**TASK TO COMPLETE:** Write out all of the records exactly once more and skip the images.

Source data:

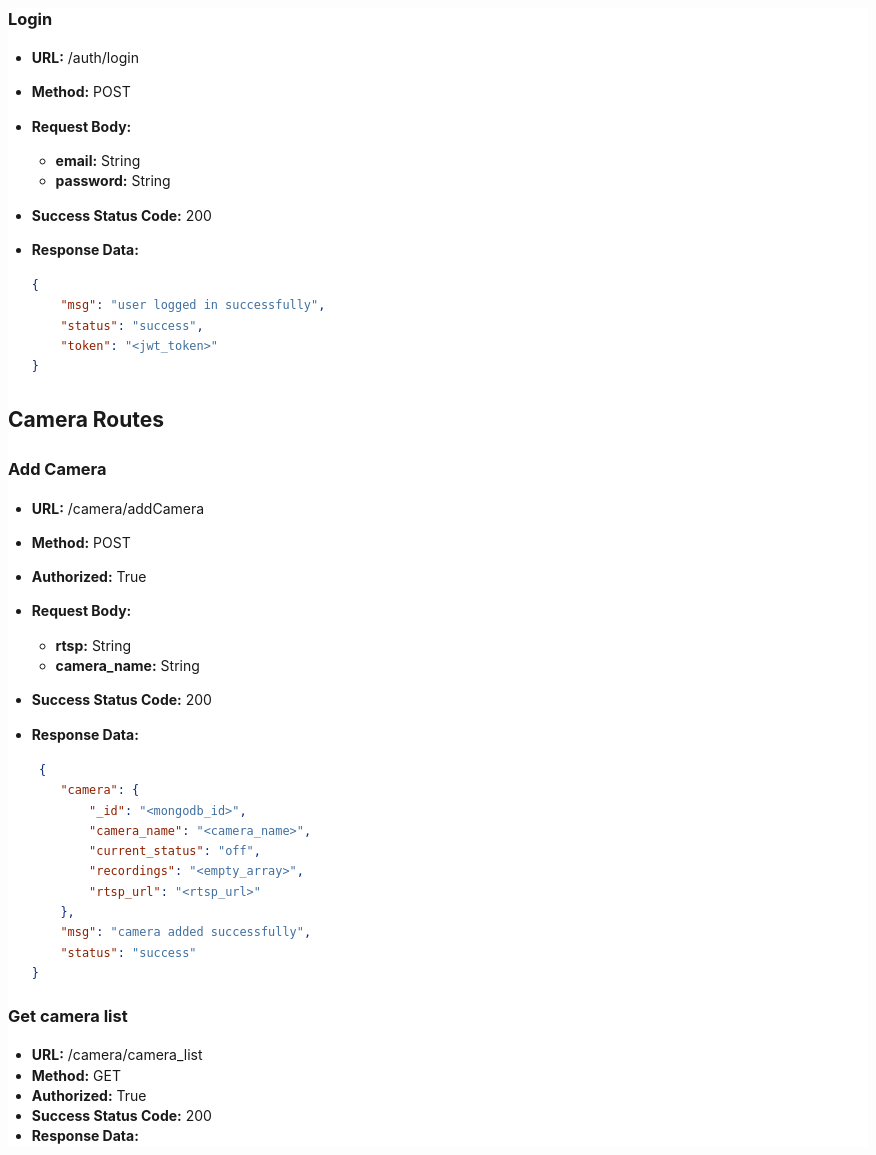 ### Login

- **URL:** /auth/login
- **Method:** POST
- **Request Body:**
  - **email:** String
  - **password:** String
- **Success Status Code:** 200
- **Response Data:**

    ```json
    {
        "msg": "user logged in successfully",
        "status": "success",
        "token": "<jwt_token>"
    }  
    ```

## Camera Routes

### Add Camera

- **URL:** /camera/addCamera
- **Method:** POST
- **Authorized:** True
- **Request Body:**
  - **rtsp:** String
  - **camera_name:** String
- **Success Status Code:** 200
- **Response Data:**

    ```json
     {
        "camera": {
            "_id": "<mongodb_id>",
            "camera_name": "<camera_name>",
            "current_status": "off",
            "recordings": "<empty_array>",
            "rtsp_url": "<rtsp_url>"
        },
        "msg": "camera added successfully",
        "status": "success"
    }
    ```

### Get camera list 

- **URL:** /camera/camera_list        
- **Method:** GET
- **Authorized:** True
- **Success Status Code:** 200
- **Response Data:**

**RESPONSE TO THE TASK:**
 ### Login

- **URL:** /auth/login
- **Method:** POST
- **Request Body:**
  - **email:** String
  - **password:** String
- **Success Status Code:** 200
- **Response Data:**

    ```json
    {
        "msg": "user logged in successfully",
        "status": "success",
        "token": "<jwt_token>"
    }  
    ```

## Camera Routes

### Add Camera

- **URL:** /camera/addCamera
- **Method:** POST
- **Authorized:** True
- **Request Body:**
  - **rtsp:** String
  - **camera_name:** String
- **Success Status Code:** 200
- **Response Data:**

    ```json
     {
        "camera": {
            "_id": "<mongodb_id>",
            "camera_name": "<camera_name>",
            "current_status": "off",
            "recordings": "<empty_array>",
            "rtsp_url": "<rtsp_url>"
        },
        "msg": "camera added successfully",
        "status": "success"
    }
    ```

### Get camera list 

- **URL:** /camera/camera_list        
- **Method:** GET
- **Authorized:** True
- **Success Status Code:** 200
- **Response Data:**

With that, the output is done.